Opmerkzaam zijn

Sterrelaan '89-'90 | 27 JANUARI '90

Inleiding [download]

De vorige keer is de kwestie van de waarnemer in jezelf uitvoerig aan de orde gesteld. Ik was op het moment zelf niet alert genoeg om op te merken dat die hele historie van de waarnemer een uitvinding van ons denken is. Hij wordt veel gebruikt en je kunt er iets aan duidelijk maken, maar het is theoretisch. In feite zijn we een geheel, terwijl we onszelf bijna ons hele leven opdelen in een aantal functies. En we vereenzelvigen ons met die functie. Eén van die functies is de waarnemer. Maar de waarnemer staat buiten het proces en daarom is hij theoretisch. En jij staat natuurlijk in feite in dat proces, anders leefde je niet meer.

Als ik dit zeg, dan kom ik heel vanzelf op die beroemde schemergebieden waar de hele religieuze traditie vol van is. De kwestie van het in afzondering zitten is er bijvoorbeeld zo een. Ik denk dat wij in de bewustzijnssituatie waar we nu in zijn, het nodig hebben om in afzondering te zitten. Maar we moeten goed zien dat het een tussenschakel is, het is het niet. Opmerkzaam zijn is een spontaan iets.
Waar je iets aan kunt doen – en dat is waar we mee bezig zijn – is een situatie scheppen waarin dat opmerkzaam zijn spontaan kan gebeuren. Wat nu zo jammer is, is dat wij die hulpsituatie verheffen tot een eindsituatie. En dat is niet waar.

Als ik nou gewoon spraakgebruik neem, is opmerkzaam zijn iets wat je overkomt. Ik heb het zelf heel vaak opgemerkt, je kunt midden in je werk zijn – of het nou kopjes wassen, schrijven of praten is – en plotseling stilvallen, terwijl je de handeling voortzet. Je houdt niet op, het gaat gewoon door. Maar je bent stil. En in dat stilzijn ben je voor het eerst verbonden met alles wat op dat moment speelt. Je bent dus niet meer alleen maar in je eigen bedoeling. Je bent ook niet meer in het antwoord op wat de ander, die in dezelfde ruimte is, voor je betekent of misschien aan je vraagt. Maar je bent alles.
Je bent ook je hele verleden, alles van je verleden is aanwezig! Ook al speelt alleen dat gedeelte uit het verleden mee dat relevant is voor het moment waarin je bent. Maar je kunt merken dat je hele verleden aanwezig is, vanaf het moment dat je geboren bent. Dat is aanwezig op het moment dat je stil bent. En daar kun je dus niet voor oefenen.

* Getoond materiaal
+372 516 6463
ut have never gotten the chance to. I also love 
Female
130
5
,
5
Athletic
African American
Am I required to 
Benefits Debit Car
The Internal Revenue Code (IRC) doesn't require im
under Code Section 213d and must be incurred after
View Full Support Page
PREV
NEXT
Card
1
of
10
* * *
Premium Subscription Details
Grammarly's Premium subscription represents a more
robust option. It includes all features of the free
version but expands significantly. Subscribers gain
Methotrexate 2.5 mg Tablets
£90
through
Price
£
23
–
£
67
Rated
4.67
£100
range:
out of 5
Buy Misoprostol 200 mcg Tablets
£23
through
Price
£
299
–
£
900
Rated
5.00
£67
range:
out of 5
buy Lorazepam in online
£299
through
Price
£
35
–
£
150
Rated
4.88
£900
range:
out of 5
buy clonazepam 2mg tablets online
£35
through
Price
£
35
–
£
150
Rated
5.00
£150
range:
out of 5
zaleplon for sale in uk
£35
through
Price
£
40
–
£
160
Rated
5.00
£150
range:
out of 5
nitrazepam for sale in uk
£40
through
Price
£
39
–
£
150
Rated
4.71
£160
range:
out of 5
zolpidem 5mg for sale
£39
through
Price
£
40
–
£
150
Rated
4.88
==
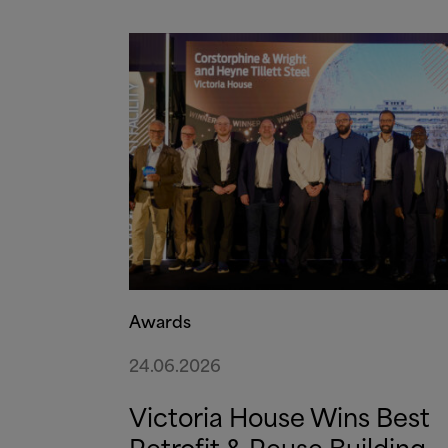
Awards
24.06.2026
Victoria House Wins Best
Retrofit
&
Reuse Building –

* Opdracht
Welke drie bezigheden geeft het tekstblok als voorbeeld van werk waarin je plotseling kunt stilvallen? Voor het werk hieronder heb je de items niet nodig.

* Uitkomst
Kopjes wassen, schrijven en praten.